Baca Juga: Menguak Kebudayaan Praaksara Sulawesi Selatan yang Terlupakan

Nazri mengatakan, Gua Ek Leuntie yang berada di pesisir pantai itu menyimpan bukti tsunami selama 7.400 tahun yang lalu sehingga harus dilestarikan dan patut dijadikan sebagai museum alam. Hasil temuan Unsyiah dengan Nanyang Technological University (NTU) Singapore ini berhasil mengidentifikasi lapisan-lapisan pasir yang mengendap akibat tsunami ribuan tahun yang lalu.

“Misteri kedahsyatan tsunami tahun 2004 di Aceh mulai terpecahkan melalui temuan besar ini dan sudah dipublikasikan di Nature Communications,” sebutnya sebagaimana dilansir laman resmi Unsyiah.

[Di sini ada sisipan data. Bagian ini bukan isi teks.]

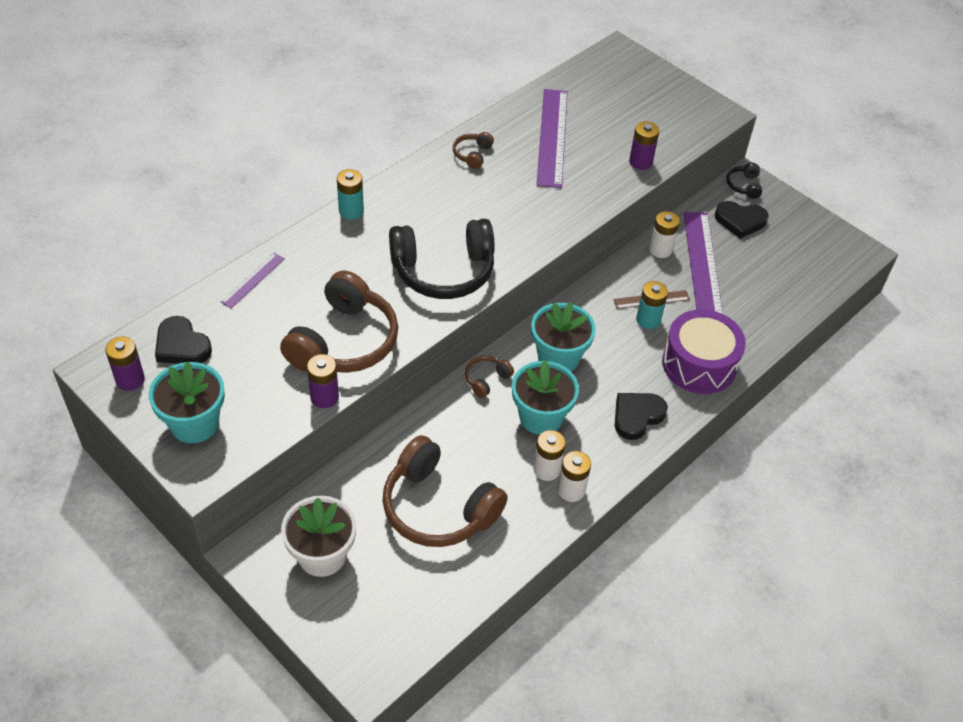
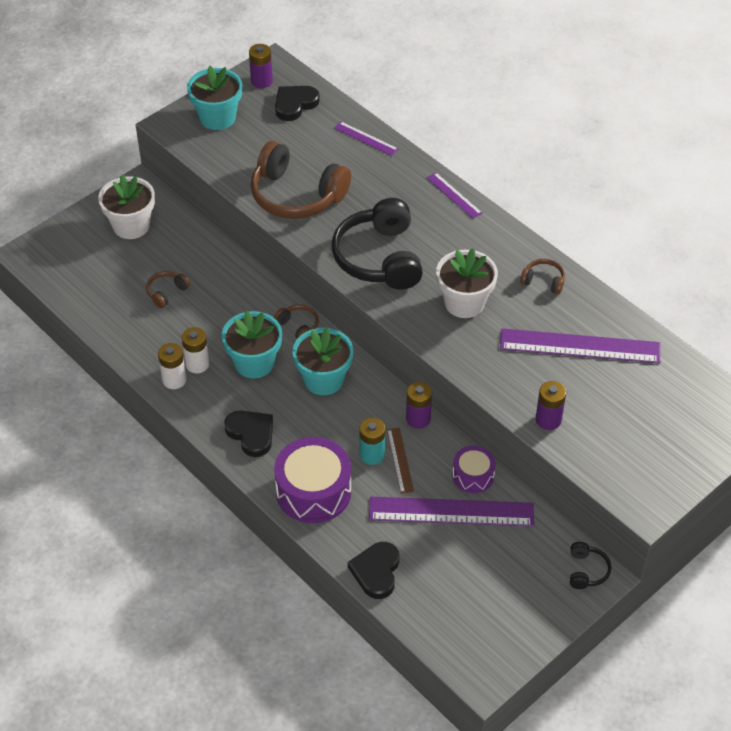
camera: 95 degrees right, 0 degrees up
purple battery [307,354,339,408] -> purple battery moved to [406,382,432,429]
turquoise battery [337,169,364,220] -> purple ruler [427,173,482,219]
brown headphones [383,435,508,547] -> brown headphones [146,271,190,308], size x0.44
white battery [649,211,680,258] -> purple drum [452,446,496,493]
black heart [715,201,769,239] -> black heart moved to [348,542,400,599]
black headphones [726,163,762,199] -> black headphones turned 90 degrees clockwise [570,542,611,589]
none -> white flower pot [436,248,498,318]

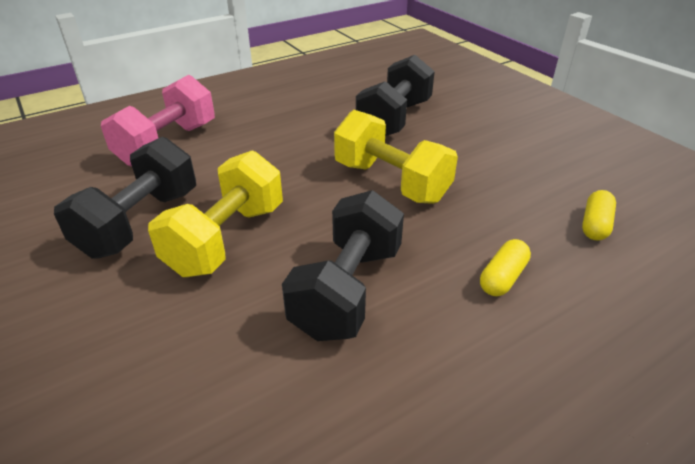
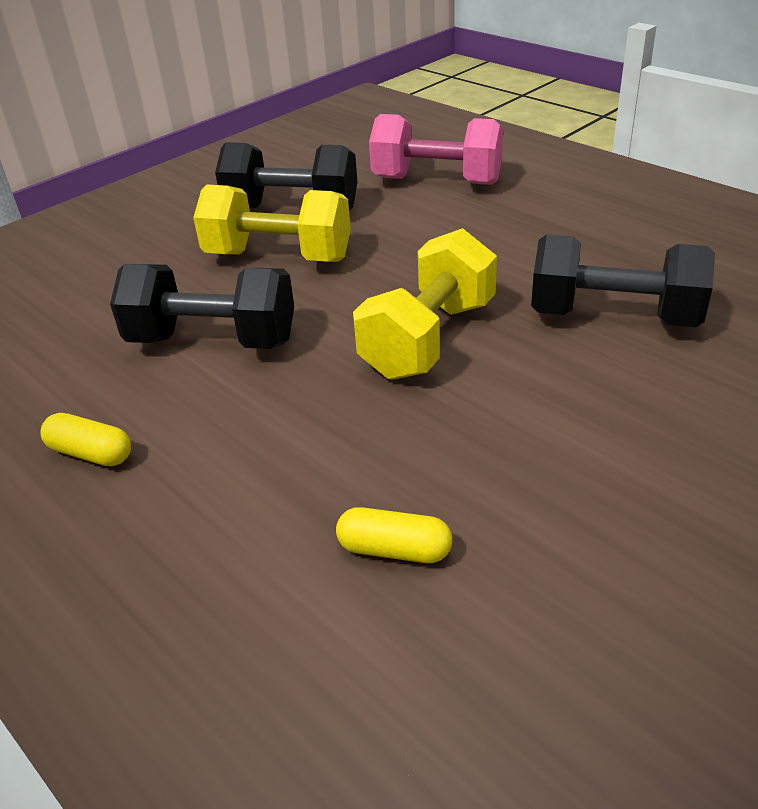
camera: 80 degrees right, 0 degrees up
yellow capsule [480,239,531,296] -> yellow capsule moved to [41,413,131,466]

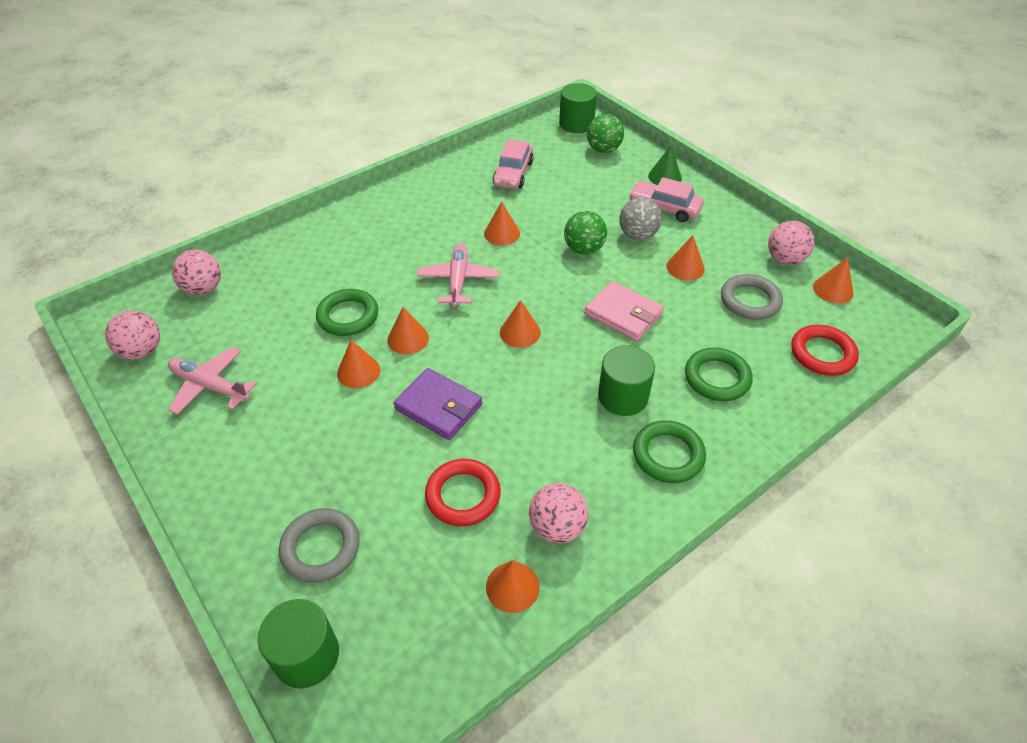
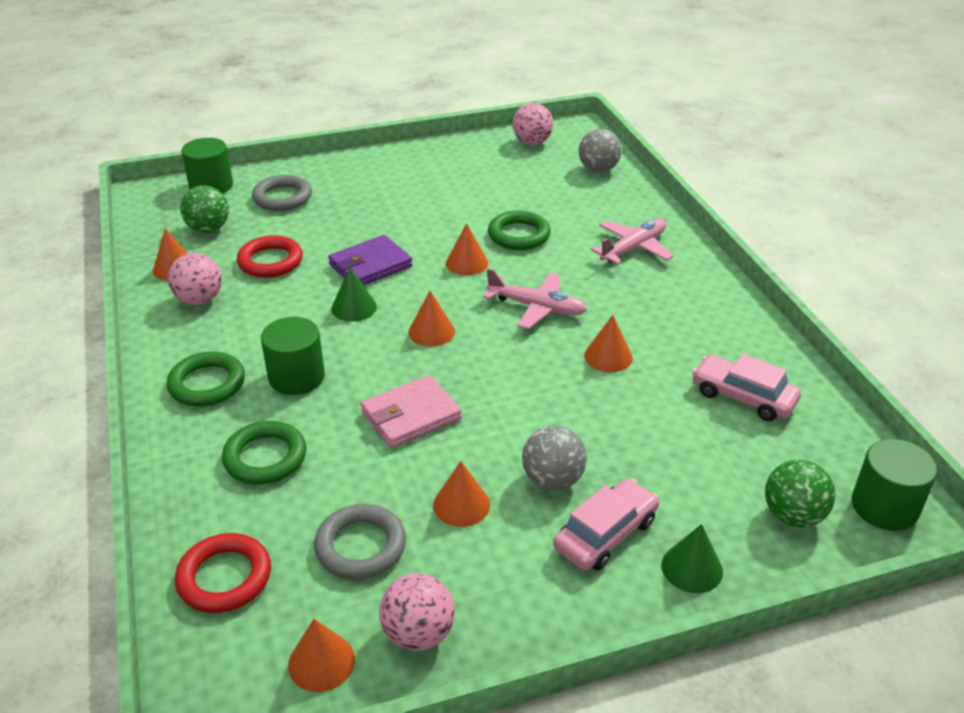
camera: 110 degrees right, 10 degrees down
pink plane [168,347,257,415] -> pink plane moved to [590,219,674,265]
pink ball [172,250,221,295] -> grey ball [579,129,621,172]
orange cone [337,340,380,388] -> none
green ball [564,211,607,255] -> green ball moved to [180,185,229,233]
none -> green cone [331,267,377,322]

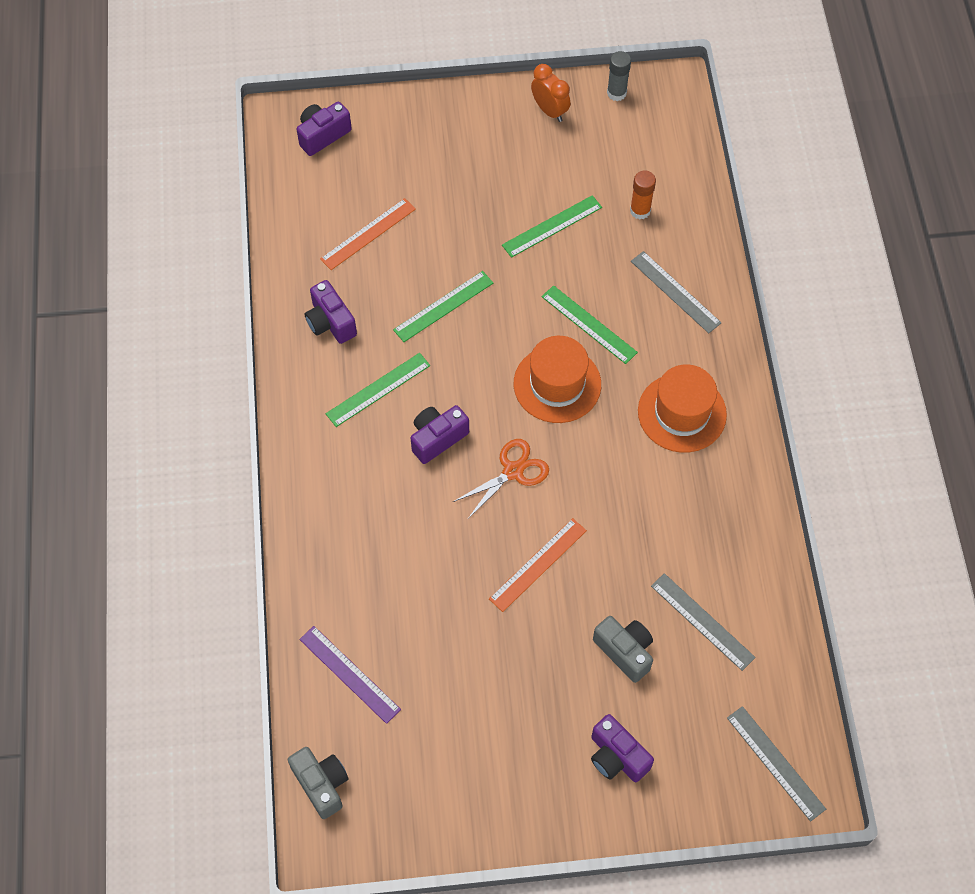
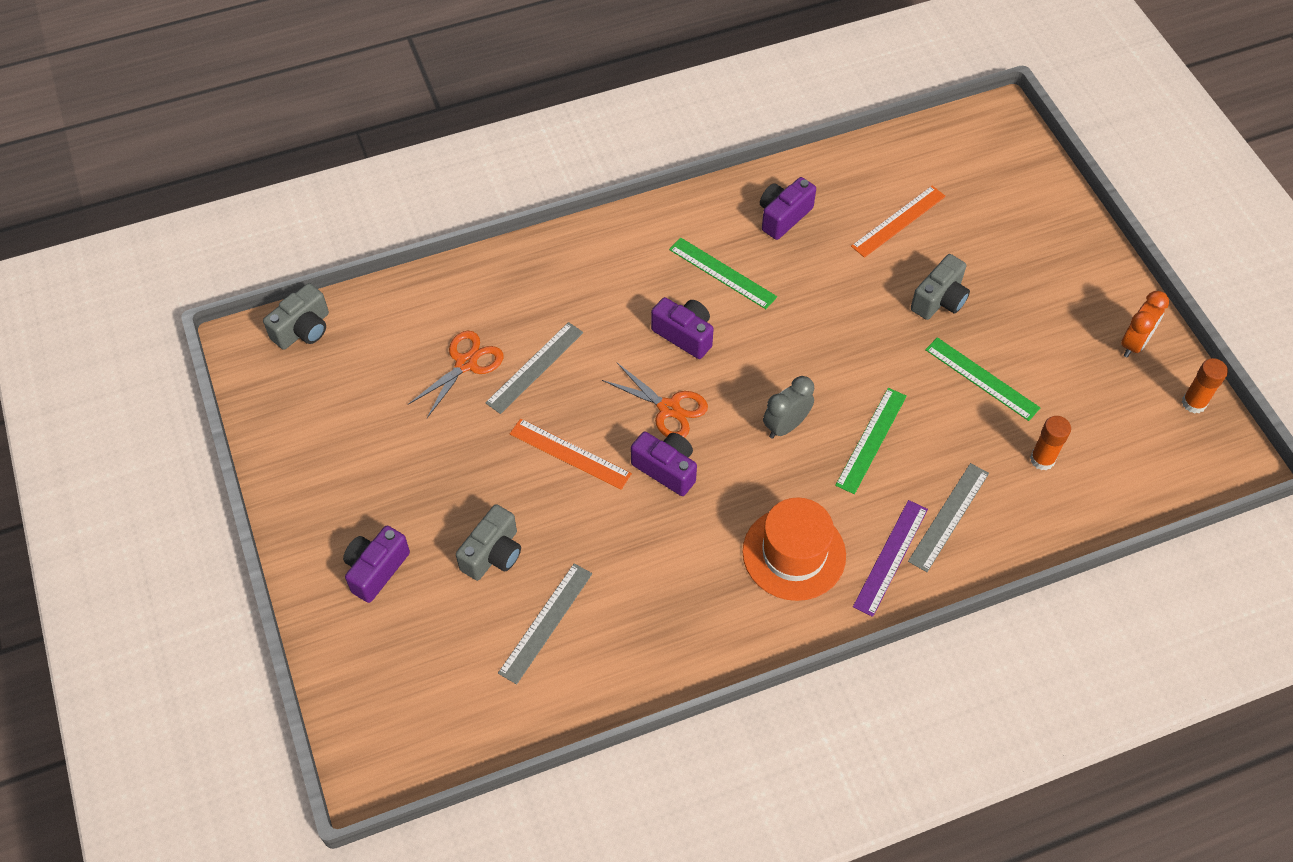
camera: 75 degrees right, 5 degrees down
purple camera [297,102,352,156] -> purple camera moved to [631,432,697,496]
purple ruler [299,626,401,724] -> purple ruler moved to [853,500,928,617]
orange ruler [320,198,416,270] -> orange ruler turned 75 degrees counterclockwise [851,186,946,258]
green ruler [393,271,493,342] -> none
orange hat [514,336,601,423] -> grey clock [763,376,814,439]
grey glue stick [607,51,631,101] -> orange glue stick [1182,358,1228,414]
grey ruler [727,706,826,822] -> grey ruler moved to [485,322,583,414]
none -> orange scissors [408,331,504,418]
none -> grey camera [911,254,970,320]

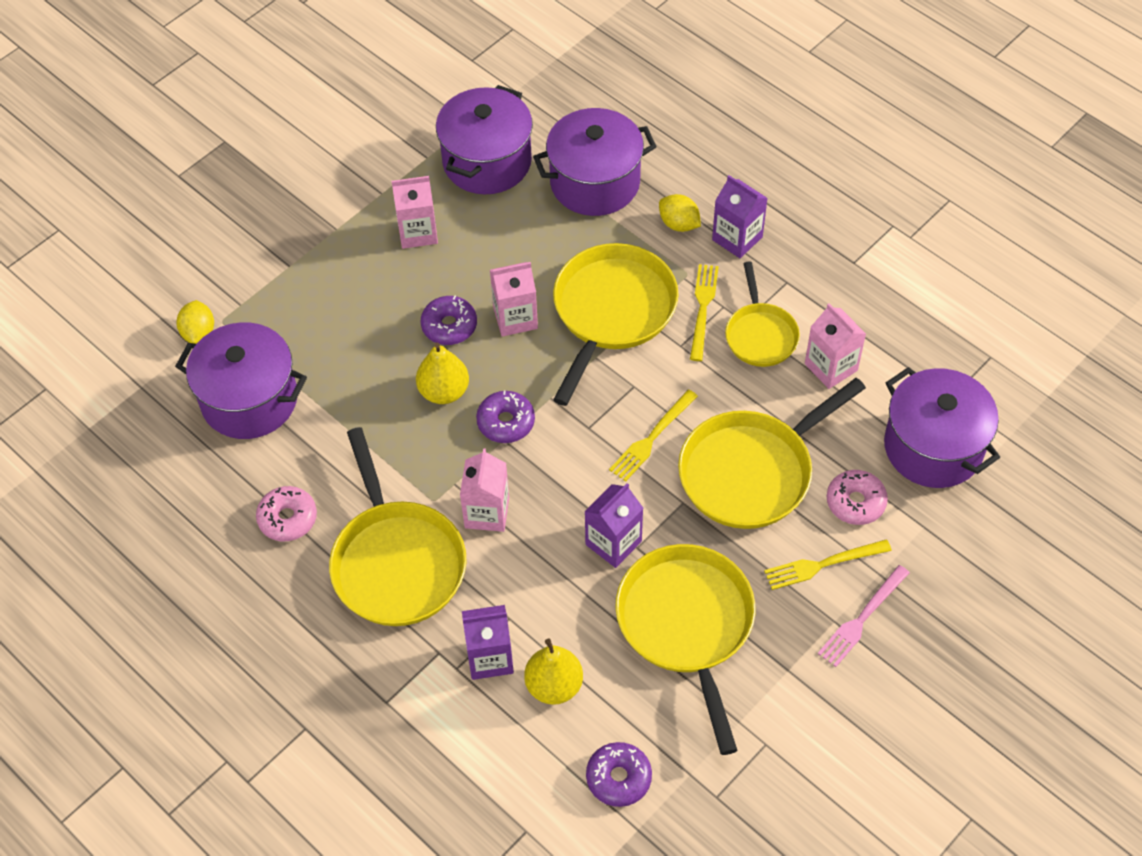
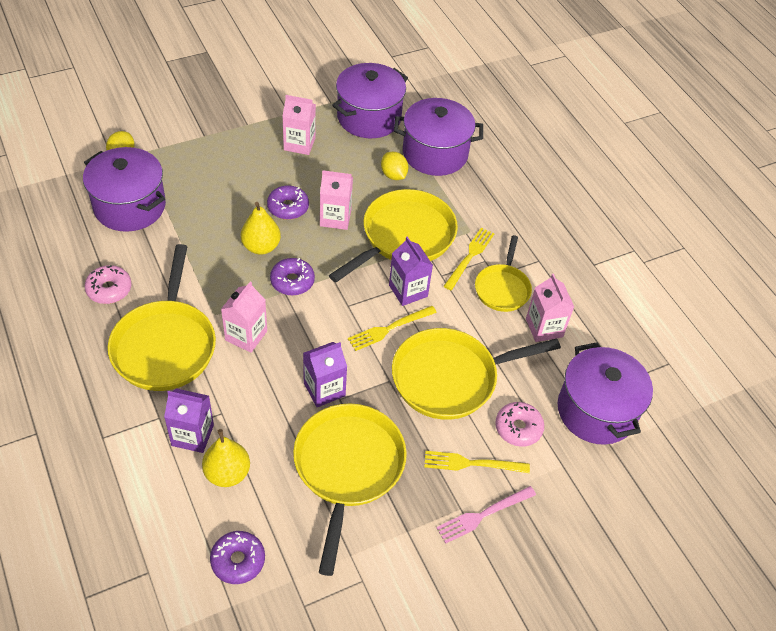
camera: 15 degrees right, 5 degrees down
yellow lemon [659,194,701,232] -> yellow lemon moved to [381,152,408,180]
purple carton [712,175,768,258] -> purple carton moved to [389,236,433,306]

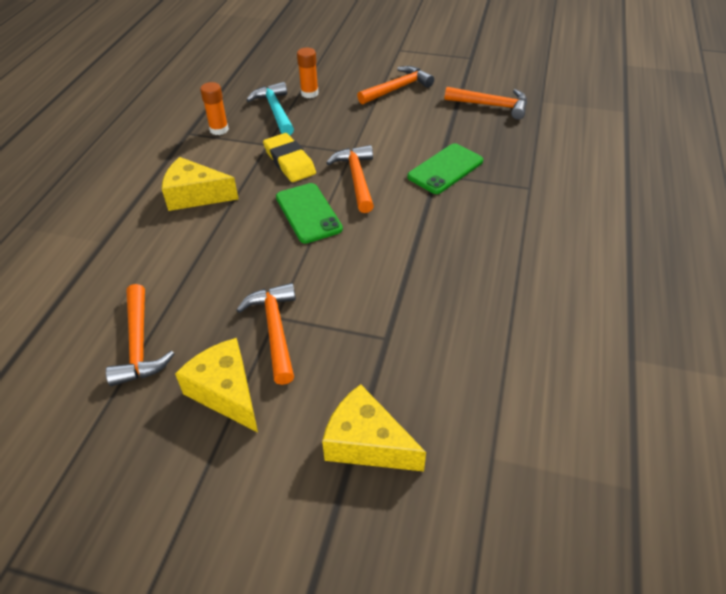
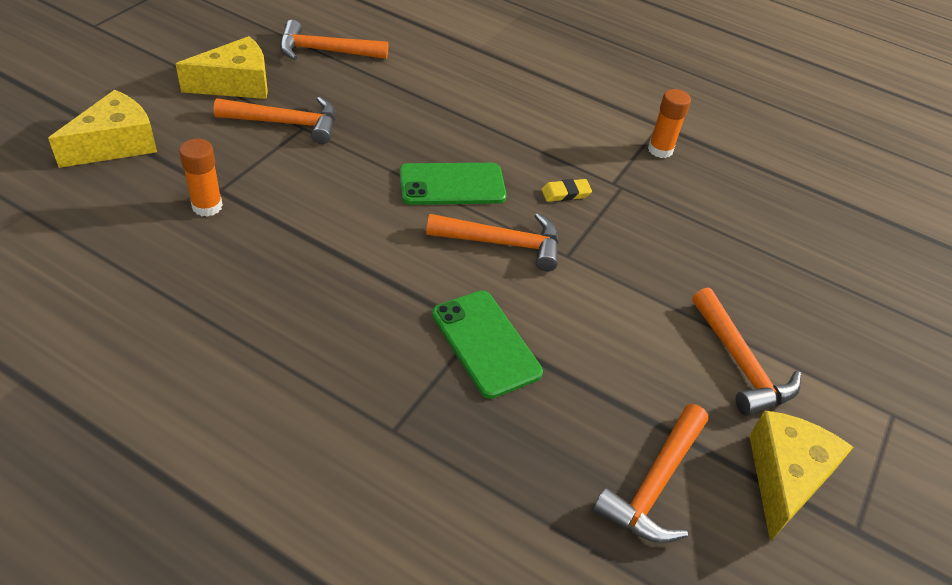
camera: 100 degrees right, 0 degrees up
yellow cheese [162,157,239,211] -> yellow cheese moved to [749,411,854,542]
turquoise hammer [247,82,294,136] -> none
yellow eraser [263,133,316,182] -> yellow eraser [541,179,592,202], size x0.53
orange glue stick [297,48,319,98] -> orange glue stick moved to [179,138,223,217]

Nazri memaparkan Aceh tidak terlepas dari ancaman gempa karena berada di zona megathrust yang membentang di sebelah barat lepas pantai Sumatra. Selama ini sudah banyak gempa yang terjadi di Aceh dan di antaranya berpotensi tsunami. Maka kajian gua tsunami Aceh ini memberikan gambaran yang sangat penting tentang perulangan bahaya tsunami di sepanjang zona megathrust.

Baca Juga: Mengenal Ardi, Spesies yang Diduga sebagai Nenek Moyang Manusia

“Informasi-informasi semacam ini akan sangat bermanfaat untuk membantu pengurangan resiko bencana, khususnya bagi masyarakat Aceh yang umumnya mendiami wilayah pesisir,” ujarnya.

“Gua Ek Leutie merupakan situs yang dapat dijadikan sebagai tempat pembelajaran tentang kebencanaan dan Unsyiah berharap keberadaan gua tsunami tersebut dapat dilestarikan,” tegasnya.

Berdasarkan hasil pengamatan tim peneliti Unsyiah, telah terjadi kegiatan penambangan batu secara masif di sekitar gua tersebut pada tahun 2016. Batu-batu gajah yang ditambang dari gua tersebut digunakan untuk pembangunan dermaga di kabupaten Nagan Raya.

Penambangan hampir merambah sampai beberapa meter dari gua. Jika dilakukan secara terus-menerus, penambangan ini dapat mengancam keutuhan gua sehingga mengancam akan hilangnya informasi berharga tentang rekaman tsunami purba yang berumur ribuan tahun tersebut.